#### [EXTRACT PROVIDED]
Your customers design their own rings, right?
Yes. Customers design their rings online and we make them. You choose the diamond and you choose the ring — then we set the diamond on the ring that you choose. We do it very quickly because we have our own factory and make them within a day or two.
Why is designing your own ring such a big deal?
Millennials all want to be unique. They account for about 90 percent of our customers. It’s a big deal to post a picture on social media with a ring that no one else has. It’s difficult to be different in a world where social media has made everything equal.
Since you have so few locations and employees, just how much less expensive are your rings than the exact same ring I might buy at the mall?
The cost of our average ring is $6,000. If you purchase the same ring at a standalone jewelry store, it will cost you about $8,000. If you buy the same ring at a mall location, you’ll pay $9,000.
What makes your salespeople tick?
I don’t call them salespeople. I call them consumer psychologists. They have been through the process many times. They are real consultants who don’t work on commissions. Their advice is real and genuine. If someone calls on the phone, we’ll answer from the heart. They have no incentive but to make the customer happy.

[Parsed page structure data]
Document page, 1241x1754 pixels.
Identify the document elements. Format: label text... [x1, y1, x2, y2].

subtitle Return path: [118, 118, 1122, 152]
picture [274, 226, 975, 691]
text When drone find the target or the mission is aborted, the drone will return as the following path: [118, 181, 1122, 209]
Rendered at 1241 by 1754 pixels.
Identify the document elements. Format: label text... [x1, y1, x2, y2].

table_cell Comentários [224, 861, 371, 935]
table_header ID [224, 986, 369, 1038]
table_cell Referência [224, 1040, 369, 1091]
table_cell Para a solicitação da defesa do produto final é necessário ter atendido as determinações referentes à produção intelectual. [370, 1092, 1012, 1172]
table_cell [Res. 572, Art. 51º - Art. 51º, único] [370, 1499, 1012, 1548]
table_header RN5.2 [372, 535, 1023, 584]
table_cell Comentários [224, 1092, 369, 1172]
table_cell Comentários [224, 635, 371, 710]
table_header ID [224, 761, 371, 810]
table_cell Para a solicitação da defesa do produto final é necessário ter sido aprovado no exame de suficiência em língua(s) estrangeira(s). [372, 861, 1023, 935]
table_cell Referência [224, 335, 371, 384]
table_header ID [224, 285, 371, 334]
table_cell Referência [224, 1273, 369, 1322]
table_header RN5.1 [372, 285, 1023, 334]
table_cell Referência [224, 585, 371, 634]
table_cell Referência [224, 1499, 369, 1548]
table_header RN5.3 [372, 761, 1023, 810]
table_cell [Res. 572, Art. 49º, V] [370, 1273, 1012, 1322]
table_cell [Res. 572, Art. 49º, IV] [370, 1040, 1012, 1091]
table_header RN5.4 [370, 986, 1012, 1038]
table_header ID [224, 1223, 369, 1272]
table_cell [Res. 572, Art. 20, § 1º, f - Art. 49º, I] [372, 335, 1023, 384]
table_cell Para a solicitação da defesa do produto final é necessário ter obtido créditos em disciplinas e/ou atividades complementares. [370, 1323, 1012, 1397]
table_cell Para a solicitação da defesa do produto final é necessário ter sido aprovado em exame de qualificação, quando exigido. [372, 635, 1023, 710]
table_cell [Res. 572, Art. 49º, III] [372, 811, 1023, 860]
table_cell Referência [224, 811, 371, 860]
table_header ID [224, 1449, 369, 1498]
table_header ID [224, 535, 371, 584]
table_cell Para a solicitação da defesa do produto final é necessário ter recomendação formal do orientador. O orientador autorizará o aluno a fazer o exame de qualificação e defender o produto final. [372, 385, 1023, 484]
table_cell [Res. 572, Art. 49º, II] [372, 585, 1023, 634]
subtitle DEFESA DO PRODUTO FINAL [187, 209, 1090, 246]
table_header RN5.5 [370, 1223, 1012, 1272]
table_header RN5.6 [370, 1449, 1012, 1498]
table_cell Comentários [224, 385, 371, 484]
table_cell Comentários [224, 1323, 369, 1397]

#### [WORK ORDER A]
According to the ring interview, about what share of the company's customers are millennials?
#### [WORK ORDER B]
Extract the passage of the ring interview from "Yes. Customers design" up to and including "day or two.".

#### [TASK ANSWER A]
About 90 percent.

#### [TASK ANSWER B]
Yes. Customers design their rings online and we make them. You choose the diamond and you choose the ring — then we set the diamond on the ring that you choose. We do it very quickly because we have our own factory and make them within a day or two.